What is the most common cause of secondary osteoporosis?
What is the most common cause of secondary osteoporosis?
The most common causes of secondary osteoporosis include: Endocrinopathies (hyperthyroidism, hypogonadism, hypopituitarism, primary hyperparathyroidism, diabetes mellitus, eating disorders, growth hormone deficiency and acromegaly)
Do Mineralocorticoids cause osteoporosis?
Causes and Risk Factors Corticosteroids tend to both reduce the body’s ability to absorb calcium and increase how fast bone is broken down. The more of these drugs you take and the longer you take them, the greater your risk of developing osteoporosis.
Does prednisone affect hyperparathyroidism?
Steroids work directly on target tissues in bone to increase resorption and decrease formation. Their effects on calcium result in an indirect increase in destruction by triggering the parathyroid glands to increase the secretion of parathyroid hormone (PTH). This condition is known as secondary hyperparathyroidism.
How do you treat corticosteroid induced osteoporosis?
The first-line drugs for treatment of glucocorticoid-induced osteoporosis include bisphosphonates: alendronate and risedronate, while zoledronate or teriparatide should be considered as the second option.
Can secondary osteoporosis be reversed?
Much like primary osteoporosis, there is no cure for secondary osteoporosis.

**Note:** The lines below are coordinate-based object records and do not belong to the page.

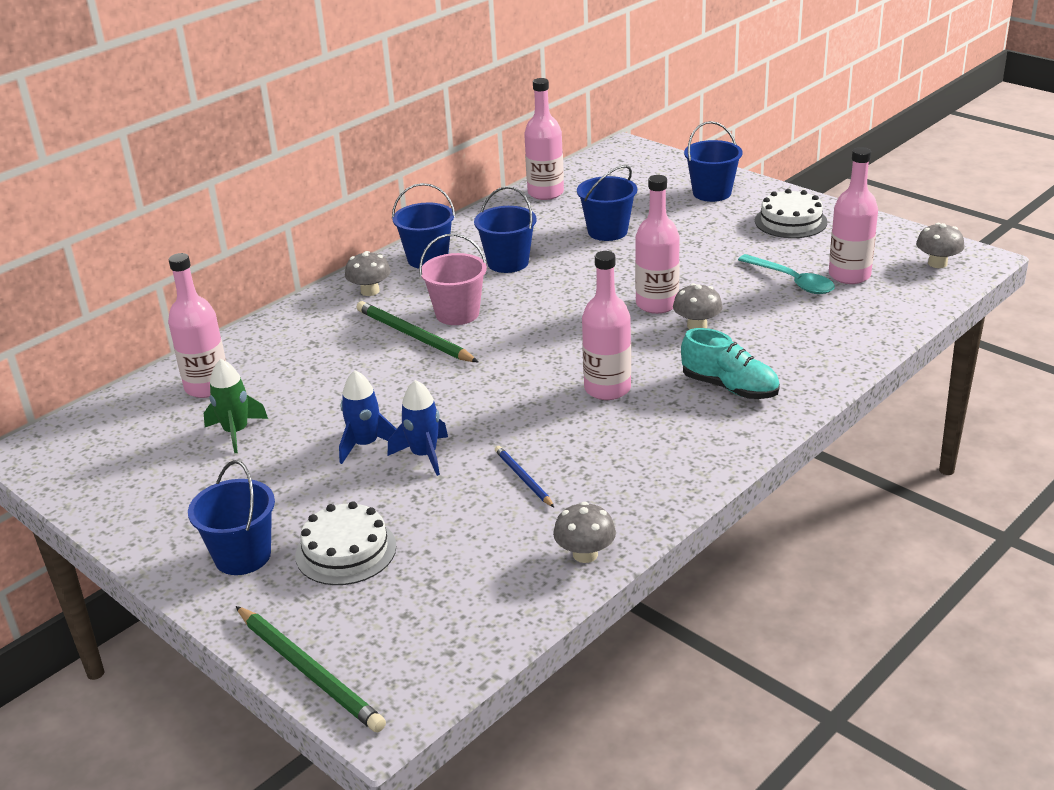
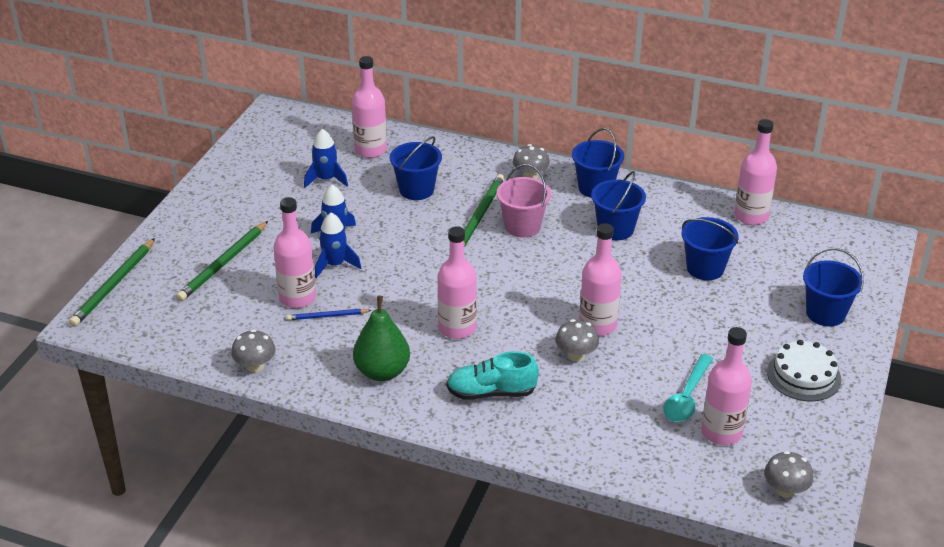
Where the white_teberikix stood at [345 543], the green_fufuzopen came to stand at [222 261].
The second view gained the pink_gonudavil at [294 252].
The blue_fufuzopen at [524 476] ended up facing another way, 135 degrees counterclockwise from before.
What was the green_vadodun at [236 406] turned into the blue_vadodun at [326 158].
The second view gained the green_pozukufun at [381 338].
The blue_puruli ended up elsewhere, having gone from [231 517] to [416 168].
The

What medications are commonly associated with secondary osteoporosis?
The medications most commonly associated with osteoporosis include phenytoin, phenobarbital, carbamazepine, and primidone. These antiepileptic drugs (AEDs) are all potent inducers of CYP-450 isoenzymes.
Can you fix low bone density?
If you have low bone mass, there are things you can do to help slow down bone loss. These include eating foods rich in calcium and vitamin D and doing weight-bearing exercise such as walking, tennis, or dancing. In some cases, your doctor may prescribe medicines to prevent osteoporosis.
Does prednisone lower your calcium levels?
Serum calcium decreased during prednisone (p<0.05), but when prednisone was given together with calcium, an increase of serum calcium was found (p< 0.05). It is concluded that 10 mg prednisone/day decreases bone formation, as shown by its effect on osteocalcin, while no influence is seen on bone resorption.
Can prednisone cause high calcium levels?
Prednisolone induces an increase in serum calcium concentration: possible involvement of the kidney, the bone, and the intestine. Calcif Tissue Int.
Can steroid-induced osteoporosis be reversed?
The accompanying biochemical changes, particularly the marked increase in serum osteocalcin levels, confirm that enhanced bone formation occurred during the recovery phase. These findings suggest that steroid-induced osteoporosis can be reversed at least in young persons.